[Labeled shape records]
begin

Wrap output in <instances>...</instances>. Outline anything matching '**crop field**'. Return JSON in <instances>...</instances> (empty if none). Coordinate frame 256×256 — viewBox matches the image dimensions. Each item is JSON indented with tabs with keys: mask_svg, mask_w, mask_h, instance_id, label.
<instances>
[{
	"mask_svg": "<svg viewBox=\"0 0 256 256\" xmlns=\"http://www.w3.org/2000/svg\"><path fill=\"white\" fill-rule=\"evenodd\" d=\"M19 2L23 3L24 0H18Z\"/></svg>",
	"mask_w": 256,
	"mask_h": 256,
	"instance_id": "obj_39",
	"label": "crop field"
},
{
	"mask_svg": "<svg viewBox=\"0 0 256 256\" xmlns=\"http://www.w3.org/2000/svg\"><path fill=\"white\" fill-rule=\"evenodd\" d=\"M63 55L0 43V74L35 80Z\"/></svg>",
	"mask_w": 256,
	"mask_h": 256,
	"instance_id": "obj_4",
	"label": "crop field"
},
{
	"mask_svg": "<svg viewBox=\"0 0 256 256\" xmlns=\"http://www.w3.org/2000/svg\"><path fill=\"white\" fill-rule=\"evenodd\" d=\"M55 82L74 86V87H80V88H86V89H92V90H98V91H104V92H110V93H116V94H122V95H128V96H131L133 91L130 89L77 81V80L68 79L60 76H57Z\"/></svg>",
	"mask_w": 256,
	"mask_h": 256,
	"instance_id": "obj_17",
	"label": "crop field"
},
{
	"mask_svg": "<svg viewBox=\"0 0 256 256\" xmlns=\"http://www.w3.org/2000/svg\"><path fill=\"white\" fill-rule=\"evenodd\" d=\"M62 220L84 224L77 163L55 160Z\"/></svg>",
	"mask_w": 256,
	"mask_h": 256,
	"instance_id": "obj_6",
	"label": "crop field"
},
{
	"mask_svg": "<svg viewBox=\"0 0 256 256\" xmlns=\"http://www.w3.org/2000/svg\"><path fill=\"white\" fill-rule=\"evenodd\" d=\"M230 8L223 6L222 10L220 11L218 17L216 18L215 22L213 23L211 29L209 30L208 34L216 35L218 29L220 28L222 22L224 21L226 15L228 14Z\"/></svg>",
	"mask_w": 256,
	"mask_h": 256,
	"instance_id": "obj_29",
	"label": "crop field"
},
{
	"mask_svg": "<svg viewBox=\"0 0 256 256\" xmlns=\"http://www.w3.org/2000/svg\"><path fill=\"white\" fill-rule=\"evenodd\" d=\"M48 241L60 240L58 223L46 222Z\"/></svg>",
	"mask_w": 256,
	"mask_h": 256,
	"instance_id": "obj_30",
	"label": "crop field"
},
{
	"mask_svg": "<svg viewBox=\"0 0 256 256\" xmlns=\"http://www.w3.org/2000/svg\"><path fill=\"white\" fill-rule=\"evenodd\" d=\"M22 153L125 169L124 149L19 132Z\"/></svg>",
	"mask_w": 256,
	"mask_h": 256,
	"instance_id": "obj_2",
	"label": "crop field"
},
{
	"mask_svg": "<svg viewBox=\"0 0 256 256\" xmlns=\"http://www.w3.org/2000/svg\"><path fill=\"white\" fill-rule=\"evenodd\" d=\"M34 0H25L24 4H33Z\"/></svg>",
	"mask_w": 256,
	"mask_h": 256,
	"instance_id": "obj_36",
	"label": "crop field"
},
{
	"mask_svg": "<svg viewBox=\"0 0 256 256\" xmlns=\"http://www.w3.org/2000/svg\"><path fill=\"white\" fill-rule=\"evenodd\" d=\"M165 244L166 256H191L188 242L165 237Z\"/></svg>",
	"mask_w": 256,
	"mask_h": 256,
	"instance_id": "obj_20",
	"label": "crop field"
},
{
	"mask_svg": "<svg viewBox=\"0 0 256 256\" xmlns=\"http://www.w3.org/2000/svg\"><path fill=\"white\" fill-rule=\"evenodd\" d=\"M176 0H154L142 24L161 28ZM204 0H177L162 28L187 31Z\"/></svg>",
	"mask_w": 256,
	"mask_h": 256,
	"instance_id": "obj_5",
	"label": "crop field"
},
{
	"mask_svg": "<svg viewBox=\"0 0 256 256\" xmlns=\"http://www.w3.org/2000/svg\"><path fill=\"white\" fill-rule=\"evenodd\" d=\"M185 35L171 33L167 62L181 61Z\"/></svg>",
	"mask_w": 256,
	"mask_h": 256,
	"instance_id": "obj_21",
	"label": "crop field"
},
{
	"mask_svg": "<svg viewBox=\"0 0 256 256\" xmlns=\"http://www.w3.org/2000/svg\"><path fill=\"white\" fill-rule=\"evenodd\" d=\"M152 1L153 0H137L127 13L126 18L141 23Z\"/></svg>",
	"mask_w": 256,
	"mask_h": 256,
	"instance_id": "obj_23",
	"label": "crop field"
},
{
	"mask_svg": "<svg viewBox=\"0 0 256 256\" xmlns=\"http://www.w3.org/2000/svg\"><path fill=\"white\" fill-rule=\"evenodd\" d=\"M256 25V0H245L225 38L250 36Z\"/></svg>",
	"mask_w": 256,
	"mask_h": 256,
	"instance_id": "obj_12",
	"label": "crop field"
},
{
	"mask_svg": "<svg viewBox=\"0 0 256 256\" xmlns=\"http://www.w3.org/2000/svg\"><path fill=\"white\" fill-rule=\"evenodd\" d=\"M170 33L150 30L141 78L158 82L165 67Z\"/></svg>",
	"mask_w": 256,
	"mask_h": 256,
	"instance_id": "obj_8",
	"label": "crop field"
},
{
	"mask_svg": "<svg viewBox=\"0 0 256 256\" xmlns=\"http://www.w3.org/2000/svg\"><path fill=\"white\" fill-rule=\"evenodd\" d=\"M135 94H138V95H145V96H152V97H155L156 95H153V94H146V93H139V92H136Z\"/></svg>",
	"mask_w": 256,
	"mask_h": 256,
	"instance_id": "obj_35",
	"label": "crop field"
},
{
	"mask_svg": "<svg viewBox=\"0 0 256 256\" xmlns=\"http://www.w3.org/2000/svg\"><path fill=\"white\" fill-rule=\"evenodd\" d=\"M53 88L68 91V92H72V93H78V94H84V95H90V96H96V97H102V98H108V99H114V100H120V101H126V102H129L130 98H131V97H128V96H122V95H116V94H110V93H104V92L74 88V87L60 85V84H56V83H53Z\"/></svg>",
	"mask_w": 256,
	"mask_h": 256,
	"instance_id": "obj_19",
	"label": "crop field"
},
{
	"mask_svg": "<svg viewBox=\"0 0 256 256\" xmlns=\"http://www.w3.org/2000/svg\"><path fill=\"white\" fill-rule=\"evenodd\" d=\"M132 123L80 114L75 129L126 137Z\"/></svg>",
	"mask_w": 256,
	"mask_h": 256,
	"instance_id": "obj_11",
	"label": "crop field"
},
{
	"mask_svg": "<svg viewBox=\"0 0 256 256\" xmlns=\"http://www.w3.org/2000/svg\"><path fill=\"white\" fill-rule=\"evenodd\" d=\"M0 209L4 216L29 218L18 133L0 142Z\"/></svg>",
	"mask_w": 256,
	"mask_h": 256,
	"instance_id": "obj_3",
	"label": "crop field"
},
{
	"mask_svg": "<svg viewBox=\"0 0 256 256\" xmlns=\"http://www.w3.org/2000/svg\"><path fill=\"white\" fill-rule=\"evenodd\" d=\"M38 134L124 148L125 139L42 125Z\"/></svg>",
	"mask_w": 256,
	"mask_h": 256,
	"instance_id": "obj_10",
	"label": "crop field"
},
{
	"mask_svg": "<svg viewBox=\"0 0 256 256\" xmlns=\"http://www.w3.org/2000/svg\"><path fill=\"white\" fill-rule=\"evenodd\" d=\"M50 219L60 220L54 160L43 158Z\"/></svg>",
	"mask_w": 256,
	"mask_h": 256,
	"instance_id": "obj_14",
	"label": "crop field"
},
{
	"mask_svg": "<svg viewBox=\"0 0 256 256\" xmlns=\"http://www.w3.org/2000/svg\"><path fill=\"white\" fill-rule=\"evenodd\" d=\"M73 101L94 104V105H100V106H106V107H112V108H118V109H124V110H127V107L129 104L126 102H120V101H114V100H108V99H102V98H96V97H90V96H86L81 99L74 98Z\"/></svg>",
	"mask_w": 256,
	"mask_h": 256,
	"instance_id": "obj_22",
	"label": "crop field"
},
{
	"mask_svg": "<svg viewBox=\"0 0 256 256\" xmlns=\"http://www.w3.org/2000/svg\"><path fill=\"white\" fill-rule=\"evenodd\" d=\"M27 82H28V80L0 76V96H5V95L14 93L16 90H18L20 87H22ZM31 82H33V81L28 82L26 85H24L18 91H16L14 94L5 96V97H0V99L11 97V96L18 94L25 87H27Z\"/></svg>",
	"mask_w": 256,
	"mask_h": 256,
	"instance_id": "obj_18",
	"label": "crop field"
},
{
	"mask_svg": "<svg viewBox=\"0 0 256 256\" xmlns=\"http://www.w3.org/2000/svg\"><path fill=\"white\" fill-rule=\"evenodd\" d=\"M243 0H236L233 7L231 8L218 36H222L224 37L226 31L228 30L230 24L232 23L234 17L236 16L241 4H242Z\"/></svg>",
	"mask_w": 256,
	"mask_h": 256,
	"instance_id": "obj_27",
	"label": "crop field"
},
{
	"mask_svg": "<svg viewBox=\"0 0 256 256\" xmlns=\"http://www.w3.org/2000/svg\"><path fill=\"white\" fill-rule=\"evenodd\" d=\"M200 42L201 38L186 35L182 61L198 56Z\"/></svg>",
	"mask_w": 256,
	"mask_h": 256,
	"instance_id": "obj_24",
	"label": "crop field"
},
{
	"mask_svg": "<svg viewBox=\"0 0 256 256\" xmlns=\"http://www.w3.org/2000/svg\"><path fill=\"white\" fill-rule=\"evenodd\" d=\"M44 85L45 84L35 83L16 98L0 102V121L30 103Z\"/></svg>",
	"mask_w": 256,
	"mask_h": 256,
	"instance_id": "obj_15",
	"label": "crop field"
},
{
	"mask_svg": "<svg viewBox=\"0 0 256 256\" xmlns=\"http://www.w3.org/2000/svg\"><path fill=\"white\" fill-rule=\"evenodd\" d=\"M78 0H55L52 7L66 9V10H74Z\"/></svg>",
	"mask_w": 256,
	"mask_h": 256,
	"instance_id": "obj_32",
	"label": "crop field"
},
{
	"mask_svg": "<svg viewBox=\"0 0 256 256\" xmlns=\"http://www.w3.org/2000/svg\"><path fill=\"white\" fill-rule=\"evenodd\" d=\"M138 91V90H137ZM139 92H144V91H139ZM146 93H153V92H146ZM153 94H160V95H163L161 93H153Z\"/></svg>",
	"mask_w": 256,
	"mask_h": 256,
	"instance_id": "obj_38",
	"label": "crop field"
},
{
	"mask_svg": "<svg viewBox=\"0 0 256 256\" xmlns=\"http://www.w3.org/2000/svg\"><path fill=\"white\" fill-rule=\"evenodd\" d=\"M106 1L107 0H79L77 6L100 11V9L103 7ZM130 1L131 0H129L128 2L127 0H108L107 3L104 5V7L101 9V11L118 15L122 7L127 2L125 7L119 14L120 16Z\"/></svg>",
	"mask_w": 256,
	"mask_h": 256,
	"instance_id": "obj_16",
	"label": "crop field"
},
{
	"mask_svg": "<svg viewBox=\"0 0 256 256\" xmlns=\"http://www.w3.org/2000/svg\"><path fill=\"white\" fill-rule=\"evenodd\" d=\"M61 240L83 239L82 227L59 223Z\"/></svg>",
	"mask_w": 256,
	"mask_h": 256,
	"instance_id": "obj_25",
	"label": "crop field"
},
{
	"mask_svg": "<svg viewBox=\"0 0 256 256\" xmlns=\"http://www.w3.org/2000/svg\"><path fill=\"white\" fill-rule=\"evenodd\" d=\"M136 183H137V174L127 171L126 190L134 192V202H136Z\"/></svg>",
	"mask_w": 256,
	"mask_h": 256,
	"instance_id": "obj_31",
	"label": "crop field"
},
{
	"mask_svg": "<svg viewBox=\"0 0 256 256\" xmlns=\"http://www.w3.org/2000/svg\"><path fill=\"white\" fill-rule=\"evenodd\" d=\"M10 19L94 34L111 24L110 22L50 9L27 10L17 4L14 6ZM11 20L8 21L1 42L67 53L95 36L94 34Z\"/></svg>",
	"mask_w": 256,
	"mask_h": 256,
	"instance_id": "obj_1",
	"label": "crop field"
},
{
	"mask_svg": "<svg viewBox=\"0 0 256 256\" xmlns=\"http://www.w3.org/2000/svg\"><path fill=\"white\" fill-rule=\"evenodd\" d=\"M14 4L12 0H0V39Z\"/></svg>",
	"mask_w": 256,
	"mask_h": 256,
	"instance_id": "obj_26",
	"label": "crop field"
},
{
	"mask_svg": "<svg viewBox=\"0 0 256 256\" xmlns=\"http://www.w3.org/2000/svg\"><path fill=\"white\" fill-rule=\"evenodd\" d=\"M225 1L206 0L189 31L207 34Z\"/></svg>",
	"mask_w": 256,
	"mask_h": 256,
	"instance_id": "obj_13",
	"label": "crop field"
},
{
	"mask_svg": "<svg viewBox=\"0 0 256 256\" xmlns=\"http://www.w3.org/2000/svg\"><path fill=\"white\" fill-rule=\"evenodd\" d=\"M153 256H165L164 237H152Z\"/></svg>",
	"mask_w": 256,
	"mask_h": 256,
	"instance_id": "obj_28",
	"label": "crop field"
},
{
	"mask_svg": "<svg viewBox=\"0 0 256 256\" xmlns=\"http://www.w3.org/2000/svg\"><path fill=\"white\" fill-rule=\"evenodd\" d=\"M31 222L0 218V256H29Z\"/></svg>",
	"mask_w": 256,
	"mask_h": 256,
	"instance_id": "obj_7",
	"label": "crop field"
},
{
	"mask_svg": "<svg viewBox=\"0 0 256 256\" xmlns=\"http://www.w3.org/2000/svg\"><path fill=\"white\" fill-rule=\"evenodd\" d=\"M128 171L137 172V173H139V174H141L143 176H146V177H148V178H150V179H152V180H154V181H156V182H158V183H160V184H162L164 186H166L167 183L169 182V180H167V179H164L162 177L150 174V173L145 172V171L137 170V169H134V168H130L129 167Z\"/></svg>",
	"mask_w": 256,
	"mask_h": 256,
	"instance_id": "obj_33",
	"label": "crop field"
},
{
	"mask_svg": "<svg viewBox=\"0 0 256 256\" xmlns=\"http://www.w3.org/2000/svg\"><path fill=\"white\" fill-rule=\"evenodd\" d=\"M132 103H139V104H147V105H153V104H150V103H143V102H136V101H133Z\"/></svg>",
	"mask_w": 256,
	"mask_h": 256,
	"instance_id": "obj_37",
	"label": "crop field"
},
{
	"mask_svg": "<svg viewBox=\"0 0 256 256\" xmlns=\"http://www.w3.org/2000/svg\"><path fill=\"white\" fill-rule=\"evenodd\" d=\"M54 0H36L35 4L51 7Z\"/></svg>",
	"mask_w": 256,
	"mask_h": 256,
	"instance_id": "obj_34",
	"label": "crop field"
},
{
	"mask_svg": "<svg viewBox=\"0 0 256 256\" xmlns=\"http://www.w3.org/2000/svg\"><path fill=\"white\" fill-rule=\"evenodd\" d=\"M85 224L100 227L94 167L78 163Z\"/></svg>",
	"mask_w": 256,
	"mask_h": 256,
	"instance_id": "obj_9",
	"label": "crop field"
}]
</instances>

end

→ Requirement:
Count the lines in the entries above that contain the string "instances". Reply with the number alone.

→ Expected output:
3